In "Control Room," the recently released documentary on the Arab news channel Al Jazeera, Marine Lt. Josh Rushing emerged as an accidental star. A spokesman for U.S. Central Command headquarters in Qatar, he was assigned to escort Egyptian American filmmaker Jehane Noujaim as the Iraq war unfolded. To Noujaim's surprise, Rushing proved to be no ordinary flack. Other military spokesmen in the film sounded like androids reciting canned speeches. In conversations with an Al Jazeera reporter, Rushing came across as open, earnest, articulate -- characteristics that should make any American proud.

Except, apparently, the Americans at the Pentagon. Defense Secretary Donald H. Rumsfeld is no fan of Al Jazeera, which he regularly denounces as a font of anti-American propaganda. It's no surprise that the Pentagon would be less than impressed by Noujaim's more nuanced and sympathetic take on the controversial network. It seems to have decided to take its ire out on Rushing, now a captain assigned to the Marine Corps Motion Picture and Television Liaison office in Los Angeles. Friends say the 31-year-old officer will end his 14-year military career in the fall after the documentary "didn't play well with some of the senior brass" and the Pentagon ordered Rushing and his wife not to give any more interviews about his part in it. (He declined to be interviewed by The Times.)
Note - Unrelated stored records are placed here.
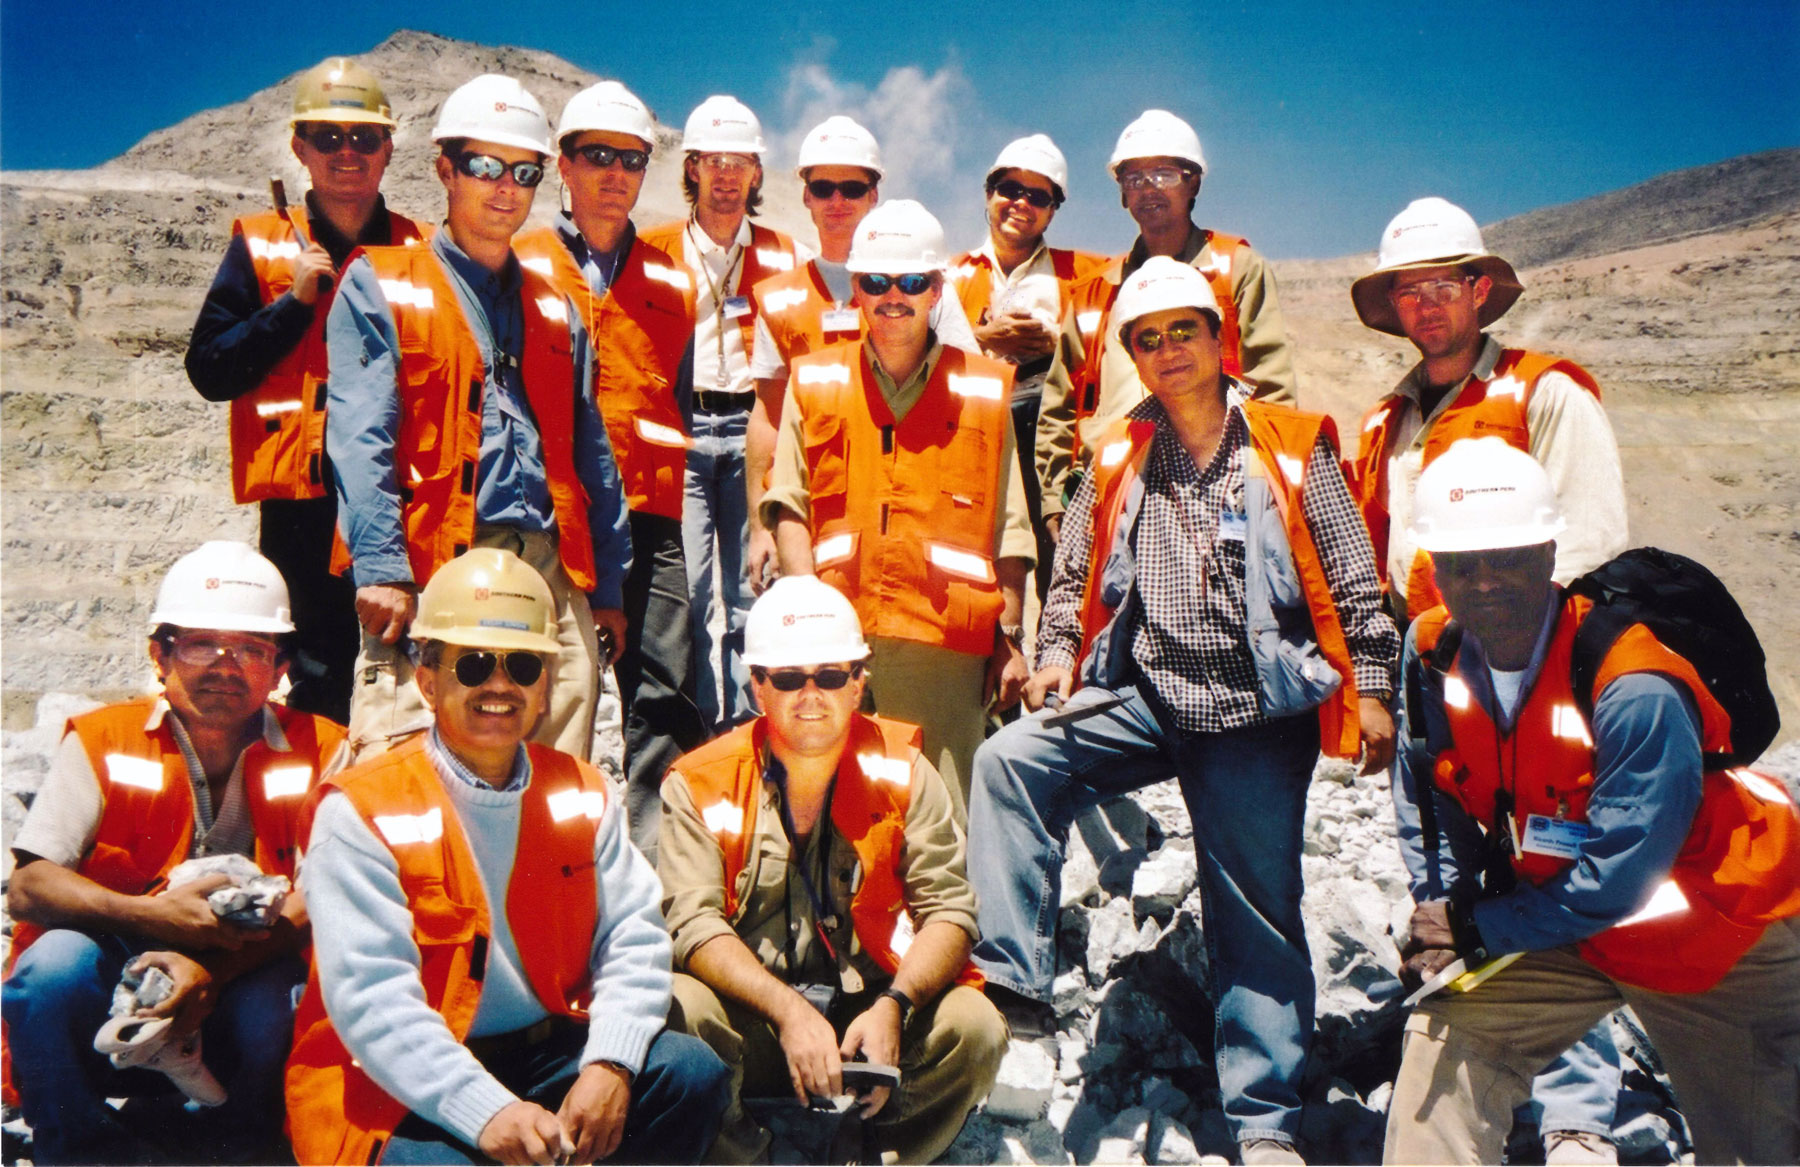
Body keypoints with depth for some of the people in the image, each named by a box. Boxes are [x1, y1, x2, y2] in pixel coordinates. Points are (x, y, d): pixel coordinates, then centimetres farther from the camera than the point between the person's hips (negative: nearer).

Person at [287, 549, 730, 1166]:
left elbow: (633, 937, 0)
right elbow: (372, 1000, -19)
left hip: (545, 1050, 5)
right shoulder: (362, 811, -9)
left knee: (692, 1072, -14)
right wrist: (487, 1111, -30)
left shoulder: (581, 795, 7)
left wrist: (610, 1064, -18)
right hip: (397, 1087, -5)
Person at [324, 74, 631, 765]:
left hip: (552, 577, 5)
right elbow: (360, 442, -4)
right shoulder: (379, 287, 7)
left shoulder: (555, 311, 22)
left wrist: (608, 588, 15)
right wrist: (381, 571, -15)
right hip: (431, 578, -4)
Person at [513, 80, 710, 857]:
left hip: (652, 519, 2)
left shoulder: (673, 284, 16)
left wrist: (678, 502, 13)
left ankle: (654, 865, 6)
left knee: (664, 699, -3)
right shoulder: (520, 269, 9)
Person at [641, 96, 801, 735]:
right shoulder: (657, 250, 10)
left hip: (751, 430, 1)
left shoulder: (781, 256, 13)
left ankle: (747, 722, 12)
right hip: (678, 429, -1)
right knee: (683, 585, -9)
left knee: (754, 586, 2)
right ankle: (694, 726, 3)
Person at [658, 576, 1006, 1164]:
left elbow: (948, 910, -4)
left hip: (872, 1016, 1)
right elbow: (694, 923, -13)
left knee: (973, 1027, -24)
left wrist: (894, 1006, -22)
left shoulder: (901, 770, 1)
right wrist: (788, 1011, -26)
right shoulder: (700, 784, -3)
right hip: (750, 1021, -1)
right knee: (680, 1010, -30)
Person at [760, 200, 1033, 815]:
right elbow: (788, 506, 9)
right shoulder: (814, 381, 13)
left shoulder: (984, 390, 11)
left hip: (948, 642, 0)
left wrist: (1011, 638, 6)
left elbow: (1009, 532, 10)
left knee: (946, 820, -1)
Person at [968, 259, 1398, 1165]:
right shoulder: (1115, 460, 12)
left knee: (1256, 908, 1)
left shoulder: (1292, 446, 5)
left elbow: (1352, 580, 5)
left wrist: (1371, 689, 0)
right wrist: (1056, 656, 2)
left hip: (1258, 708, -2)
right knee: (1009, 760, -21)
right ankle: (1011, 981, -18)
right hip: (1144, 697, 3)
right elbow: (1072, 577, 18)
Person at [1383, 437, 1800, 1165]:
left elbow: (1614, 879, -28)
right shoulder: (1432, 654, -14)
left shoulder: (1635, 689, -32)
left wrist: (1481, 929, -21)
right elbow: (1430, 806, -1)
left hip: (1714, 937, -4)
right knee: (1448, 1032, -7)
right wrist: (1442, 914, -13)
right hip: (1558, 926, 4)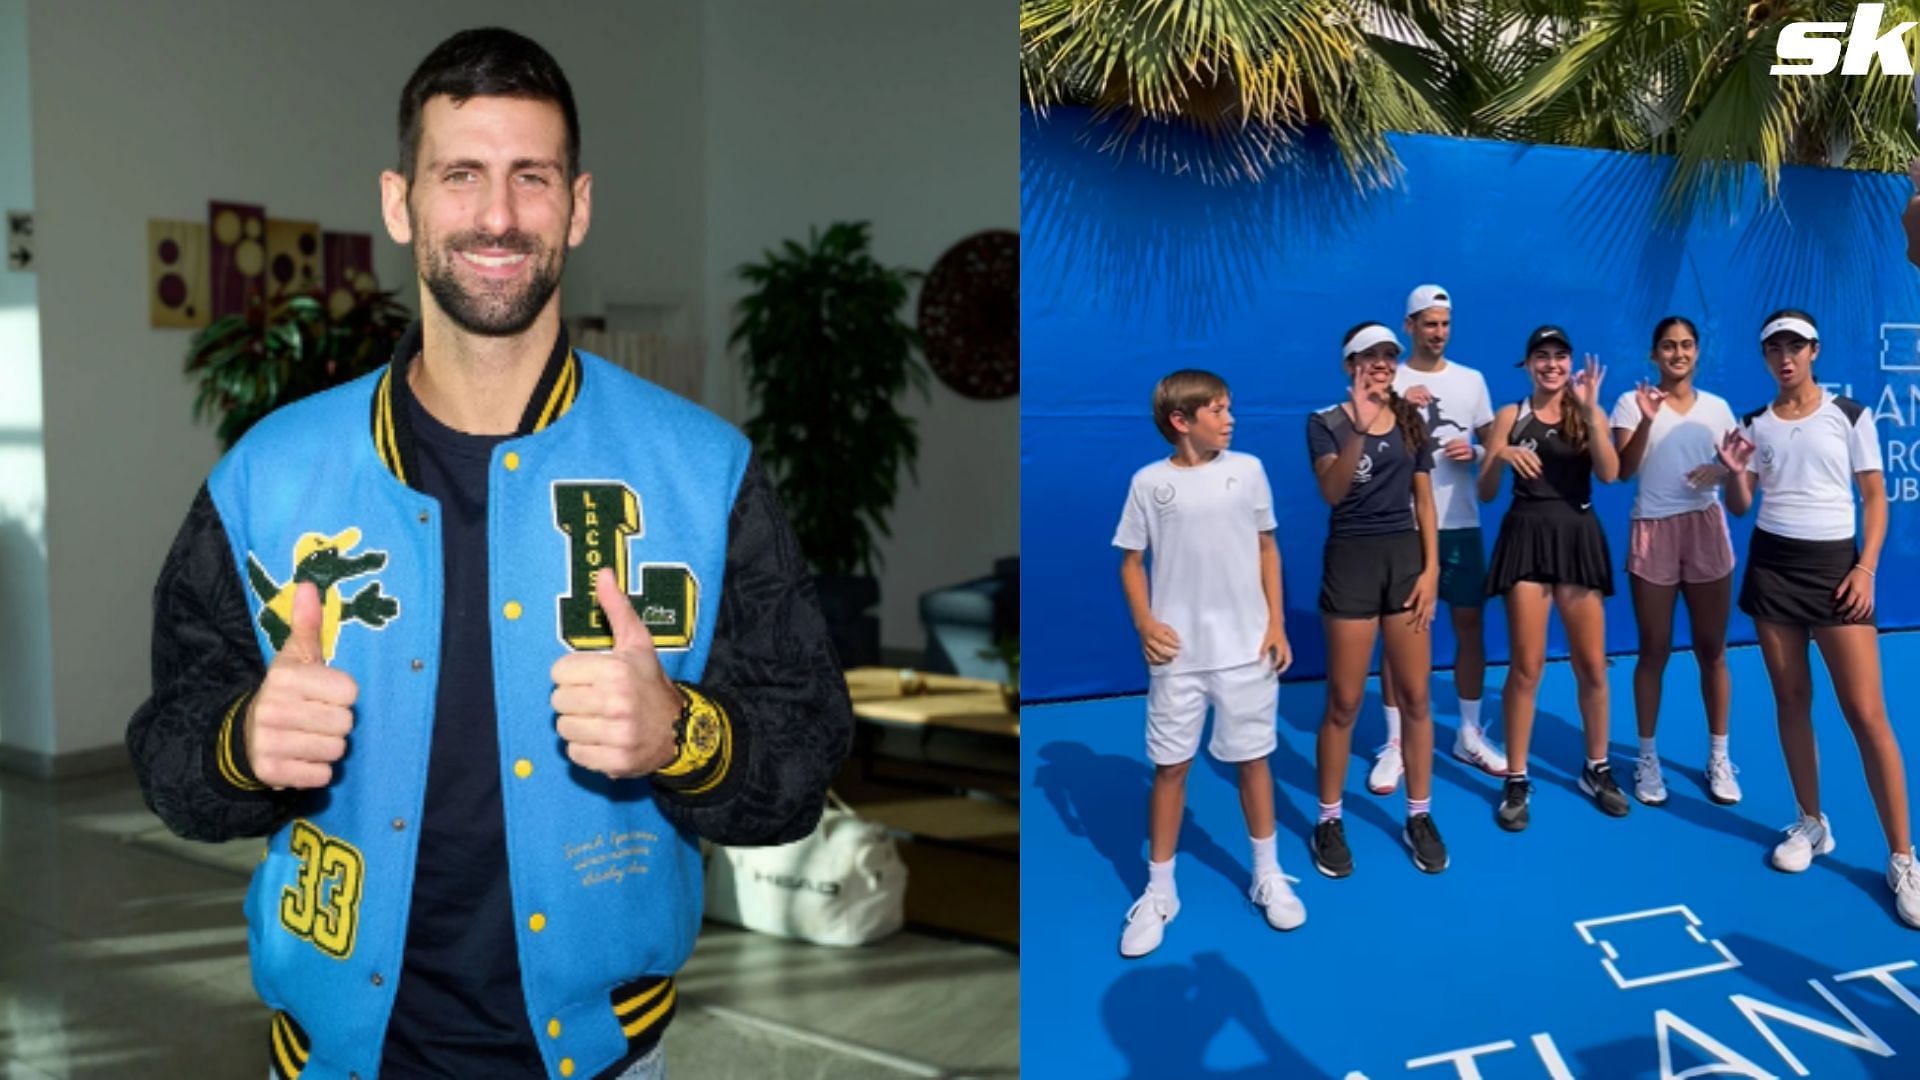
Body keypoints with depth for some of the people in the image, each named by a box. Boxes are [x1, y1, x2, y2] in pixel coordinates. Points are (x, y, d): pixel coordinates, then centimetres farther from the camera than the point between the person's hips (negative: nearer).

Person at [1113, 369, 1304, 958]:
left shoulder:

A deputy director of Marine Corps public affairs at the Pentagon told a Times reporter that it was not what Rushing said in the documentary but comments he made in interviews after it was released that prompted the crackdown. But the examples offered were no different from what was said on camera. Nothing unpatriotic, mind you. Rushing never came across as anything less than a passionate supporter of the Iraq mission of the United States and its allies. But although he supported this war, he did not stop trying to understand those who saw it as wrong. And he didn't flinch from questioning his own reactions. In one scene, he realized he had been offended by Al Jazeera showing images of dead and captive U.S. soldiers but not by an earlier, similarly graphic broadcast of dead and wounded Iraqis.

"It upset me at a profound level that I wasn't bothered as much the night before," he said. "It makes me hate war. But it doesn't make me believe we can live in a world without war yet."

We can't even hope for that world if such conversations are silenced.